Not exactly the same, but a useful proxy, is participation via attestations. It should roughly reflect the number of validators offline:

In your June 10-13 period something around 20-25% of validators were not attesting, and probably not producing blocks either. These relatively low participation rates seem typical of the testnets; I’d expect people to try harder to keep validators up for the real thing.

Nashatyrev · June 19, 2020, 8:32am

19 peers and 11 additional received gossip blocks seems a bit excessive.

Do you mean 11 IHAVE messages? If yes, then it seems fine since Gossiping is relatively cheap (messages are small)

Nashatyrev · June 19, 2020, 8:59am

BTW you might be interested in gossip simulation results for reference values https://hackmd.io/ZMBsjqdqSAK026iFFu_2JQ

For default gossip options the average number of messages received by a host is 24 and the total size overhead is ~x6 (simulated network of 10K nodes): packetology numbers

jrhea · June 19, 2020, 2:53pm

Do you mean 11 IHAVE messages? If yes, then it seems fine since Gossiping is relatively cheap (messages are small)

No, these are full messages. I received ~11 blocks per slot

djrtwo · June 24, 2020, 1:55pm

You were not forwarding received messages, right? In such a case, none of your peers know you already received a message through normal gossip (only can learn via meta-data gossip), so I would expect extra deliveries.

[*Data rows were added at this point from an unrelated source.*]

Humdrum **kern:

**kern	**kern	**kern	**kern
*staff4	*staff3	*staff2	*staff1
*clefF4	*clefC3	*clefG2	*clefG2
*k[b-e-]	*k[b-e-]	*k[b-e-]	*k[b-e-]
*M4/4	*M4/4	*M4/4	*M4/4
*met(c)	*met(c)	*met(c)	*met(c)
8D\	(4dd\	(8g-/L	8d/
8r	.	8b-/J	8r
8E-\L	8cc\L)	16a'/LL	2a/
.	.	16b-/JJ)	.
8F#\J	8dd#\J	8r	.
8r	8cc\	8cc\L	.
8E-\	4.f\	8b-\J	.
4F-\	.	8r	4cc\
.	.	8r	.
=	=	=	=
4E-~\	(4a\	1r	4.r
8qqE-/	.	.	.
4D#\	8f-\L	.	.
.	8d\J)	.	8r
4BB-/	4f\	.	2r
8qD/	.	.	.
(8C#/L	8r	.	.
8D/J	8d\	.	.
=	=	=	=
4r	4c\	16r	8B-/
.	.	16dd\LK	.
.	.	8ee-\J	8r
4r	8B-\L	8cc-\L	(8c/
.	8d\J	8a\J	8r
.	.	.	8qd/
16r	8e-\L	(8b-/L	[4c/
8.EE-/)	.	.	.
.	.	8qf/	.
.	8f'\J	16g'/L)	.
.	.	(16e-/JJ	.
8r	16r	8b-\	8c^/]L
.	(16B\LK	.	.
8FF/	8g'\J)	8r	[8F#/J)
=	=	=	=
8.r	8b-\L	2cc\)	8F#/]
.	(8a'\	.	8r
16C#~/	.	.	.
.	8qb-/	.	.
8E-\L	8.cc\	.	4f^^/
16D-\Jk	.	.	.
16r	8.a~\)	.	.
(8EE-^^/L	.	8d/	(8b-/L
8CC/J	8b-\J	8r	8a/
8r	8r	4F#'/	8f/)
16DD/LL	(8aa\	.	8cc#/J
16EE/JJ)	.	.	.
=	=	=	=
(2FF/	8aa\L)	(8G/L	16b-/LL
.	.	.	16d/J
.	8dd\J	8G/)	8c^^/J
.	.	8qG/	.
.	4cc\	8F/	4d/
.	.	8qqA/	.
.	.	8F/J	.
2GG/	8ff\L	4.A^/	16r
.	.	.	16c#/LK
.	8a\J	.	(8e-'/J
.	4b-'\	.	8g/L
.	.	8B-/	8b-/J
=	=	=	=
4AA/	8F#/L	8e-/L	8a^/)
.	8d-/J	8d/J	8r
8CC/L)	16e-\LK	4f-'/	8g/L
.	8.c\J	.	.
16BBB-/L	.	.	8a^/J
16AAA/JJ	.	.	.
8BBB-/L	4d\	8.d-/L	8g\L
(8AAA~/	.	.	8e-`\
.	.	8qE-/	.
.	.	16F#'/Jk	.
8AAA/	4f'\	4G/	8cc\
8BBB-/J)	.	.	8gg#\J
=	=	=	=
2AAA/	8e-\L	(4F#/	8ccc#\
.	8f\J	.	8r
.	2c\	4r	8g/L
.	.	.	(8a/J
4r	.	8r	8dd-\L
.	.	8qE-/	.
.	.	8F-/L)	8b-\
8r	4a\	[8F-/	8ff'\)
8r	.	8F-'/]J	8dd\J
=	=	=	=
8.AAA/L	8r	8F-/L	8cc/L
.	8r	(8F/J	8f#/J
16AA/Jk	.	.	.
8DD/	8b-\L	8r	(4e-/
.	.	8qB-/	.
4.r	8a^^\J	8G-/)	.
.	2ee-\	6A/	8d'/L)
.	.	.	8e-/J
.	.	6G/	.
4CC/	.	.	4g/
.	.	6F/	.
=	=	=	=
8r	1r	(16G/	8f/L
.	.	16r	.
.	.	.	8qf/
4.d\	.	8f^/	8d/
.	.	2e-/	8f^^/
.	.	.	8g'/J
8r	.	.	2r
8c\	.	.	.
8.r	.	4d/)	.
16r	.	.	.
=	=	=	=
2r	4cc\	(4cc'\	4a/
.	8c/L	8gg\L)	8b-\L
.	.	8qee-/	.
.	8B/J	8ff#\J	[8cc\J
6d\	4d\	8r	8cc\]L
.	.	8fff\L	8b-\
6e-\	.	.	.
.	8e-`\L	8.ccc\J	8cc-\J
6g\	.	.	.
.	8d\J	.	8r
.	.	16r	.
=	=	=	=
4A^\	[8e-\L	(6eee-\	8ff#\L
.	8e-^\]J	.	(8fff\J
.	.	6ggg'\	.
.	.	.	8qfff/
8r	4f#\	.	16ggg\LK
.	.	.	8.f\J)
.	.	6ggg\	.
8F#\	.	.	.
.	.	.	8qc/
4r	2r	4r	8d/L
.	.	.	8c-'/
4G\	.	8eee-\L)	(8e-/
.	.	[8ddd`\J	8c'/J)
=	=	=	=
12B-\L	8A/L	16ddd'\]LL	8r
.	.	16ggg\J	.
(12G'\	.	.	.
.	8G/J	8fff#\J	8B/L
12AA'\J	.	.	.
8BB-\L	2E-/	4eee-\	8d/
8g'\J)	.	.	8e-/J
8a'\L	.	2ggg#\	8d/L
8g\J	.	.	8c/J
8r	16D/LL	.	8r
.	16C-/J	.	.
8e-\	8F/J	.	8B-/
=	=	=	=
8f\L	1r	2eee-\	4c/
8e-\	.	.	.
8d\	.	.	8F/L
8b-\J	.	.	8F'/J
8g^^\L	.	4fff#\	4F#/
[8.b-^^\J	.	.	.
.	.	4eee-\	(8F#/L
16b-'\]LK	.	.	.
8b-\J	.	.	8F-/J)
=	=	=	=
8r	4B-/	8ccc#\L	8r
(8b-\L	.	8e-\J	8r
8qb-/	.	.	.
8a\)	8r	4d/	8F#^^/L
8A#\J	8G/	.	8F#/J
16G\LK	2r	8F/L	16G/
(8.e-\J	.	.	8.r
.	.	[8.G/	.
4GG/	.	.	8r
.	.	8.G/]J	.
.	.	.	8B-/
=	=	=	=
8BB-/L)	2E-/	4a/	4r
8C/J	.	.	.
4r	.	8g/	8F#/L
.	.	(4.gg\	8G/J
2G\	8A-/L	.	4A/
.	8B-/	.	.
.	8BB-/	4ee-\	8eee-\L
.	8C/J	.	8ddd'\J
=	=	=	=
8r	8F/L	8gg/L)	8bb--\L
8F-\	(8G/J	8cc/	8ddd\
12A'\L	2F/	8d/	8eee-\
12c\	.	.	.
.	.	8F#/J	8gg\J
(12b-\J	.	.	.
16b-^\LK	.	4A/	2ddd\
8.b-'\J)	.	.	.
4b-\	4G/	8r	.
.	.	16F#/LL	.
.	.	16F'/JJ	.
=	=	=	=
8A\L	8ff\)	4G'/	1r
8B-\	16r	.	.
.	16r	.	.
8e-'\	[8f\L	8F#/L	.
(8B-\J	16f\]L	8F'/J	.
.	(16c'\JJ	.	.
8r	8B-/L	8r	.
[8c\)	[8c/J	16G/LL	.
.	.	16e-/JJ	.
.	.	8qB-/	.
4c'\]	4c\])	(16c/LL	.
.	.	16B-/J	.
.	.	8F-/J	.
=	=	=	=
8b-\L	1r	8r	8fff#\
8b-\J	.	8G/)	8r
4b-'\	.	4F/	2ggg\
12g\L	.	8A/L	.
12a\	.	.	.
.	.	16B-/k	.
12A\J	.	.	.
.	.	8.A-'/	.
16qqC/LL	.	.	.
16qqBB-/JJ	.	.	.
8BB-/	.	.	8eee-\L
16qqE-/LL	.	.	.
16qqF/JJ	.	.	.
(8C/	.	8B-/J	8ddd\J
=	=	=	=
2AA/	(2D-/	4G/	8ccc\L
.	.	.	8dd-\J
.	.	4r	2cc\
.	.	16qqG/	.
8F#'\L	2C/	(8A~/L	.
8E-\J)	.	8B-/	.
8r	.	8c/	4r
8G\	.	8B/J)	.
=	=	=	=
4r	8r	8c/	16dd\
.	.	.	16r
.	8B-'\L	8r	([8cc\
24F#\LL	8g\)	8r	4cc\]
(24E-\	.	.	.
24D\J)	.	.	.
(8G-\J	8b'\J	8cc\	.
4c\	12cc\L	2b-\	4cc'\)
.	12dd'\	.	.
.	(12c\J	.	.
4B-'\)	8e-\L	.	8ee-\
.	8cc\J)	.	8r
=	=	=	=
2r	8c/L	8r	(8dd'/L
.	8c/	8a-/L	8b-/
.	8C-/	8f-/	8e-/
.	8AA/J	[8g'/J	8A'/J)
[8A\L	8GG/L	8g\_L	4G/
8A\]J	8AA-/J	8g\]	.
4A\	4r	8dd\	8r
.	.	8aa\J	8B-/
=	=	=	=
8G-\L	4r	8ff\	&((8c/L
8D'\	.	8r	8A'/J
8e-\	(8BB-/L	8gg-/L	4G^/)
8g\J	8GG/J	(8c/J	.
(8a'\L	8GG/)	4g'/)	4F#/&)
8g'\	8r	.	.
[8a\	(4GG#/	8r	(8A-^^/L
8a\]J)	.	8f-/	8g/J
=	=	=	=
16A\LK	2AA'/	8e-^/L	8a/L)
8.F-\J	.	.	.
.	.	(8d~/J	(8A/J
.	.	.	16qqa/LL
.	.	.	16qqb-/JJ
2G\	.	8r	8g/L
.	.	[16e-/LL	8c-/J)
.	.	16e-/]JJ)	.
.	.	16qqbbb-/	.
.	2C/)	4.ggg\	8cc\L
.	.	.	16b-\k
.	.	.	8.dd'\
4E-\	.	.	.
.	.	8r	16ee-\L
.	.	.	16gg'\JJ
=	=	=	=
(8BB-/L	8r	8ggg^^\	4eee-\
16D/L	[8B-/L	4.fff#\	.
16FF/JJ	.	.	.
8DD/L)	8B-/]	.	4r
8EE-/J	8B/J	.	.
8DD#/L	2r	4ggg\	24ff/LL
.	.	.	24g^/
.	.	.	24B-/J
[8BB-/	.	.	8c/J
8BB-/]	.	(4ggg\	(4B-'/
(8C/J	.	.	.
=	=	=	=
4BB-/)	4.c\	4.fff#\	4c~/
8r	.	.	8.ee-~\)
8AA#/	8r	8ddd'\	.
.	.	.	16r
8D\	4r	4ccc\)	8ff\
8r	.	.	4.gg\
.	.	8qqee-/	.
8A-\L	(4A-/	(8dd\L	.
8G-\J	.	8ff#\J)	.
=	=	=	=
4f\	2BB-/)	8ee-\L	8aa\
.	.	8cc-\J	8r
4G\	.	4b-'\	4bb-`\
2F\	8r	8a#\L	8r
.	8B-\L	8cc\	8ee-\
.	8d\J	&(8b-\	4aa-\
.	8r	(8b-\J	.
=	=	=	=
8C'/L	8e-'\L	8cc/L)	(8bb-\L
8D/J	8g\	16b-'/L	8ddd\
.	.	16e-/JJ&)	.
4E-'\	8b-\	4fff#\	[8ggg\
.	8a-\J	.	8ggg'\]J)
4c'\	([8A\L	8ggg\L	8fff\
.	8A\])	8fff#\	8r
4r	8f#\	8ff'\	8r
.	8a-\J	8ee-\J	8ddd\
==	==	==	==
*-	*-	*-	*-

As for the extremely large times in some message deliveries, this sounds like an implementation issue somewhere. Curious to see some more experimentation here

jrhea · June 25, 2020, 8:51am

Unfortunately, my agent didn’t have an easy way to log that data at the time, but I have gone back and looked up the peers. Looks like 12 of 19 were lighthouse and the rest I am unable to connect to anymore. I should be able try again on future testnets and will post a follow-up.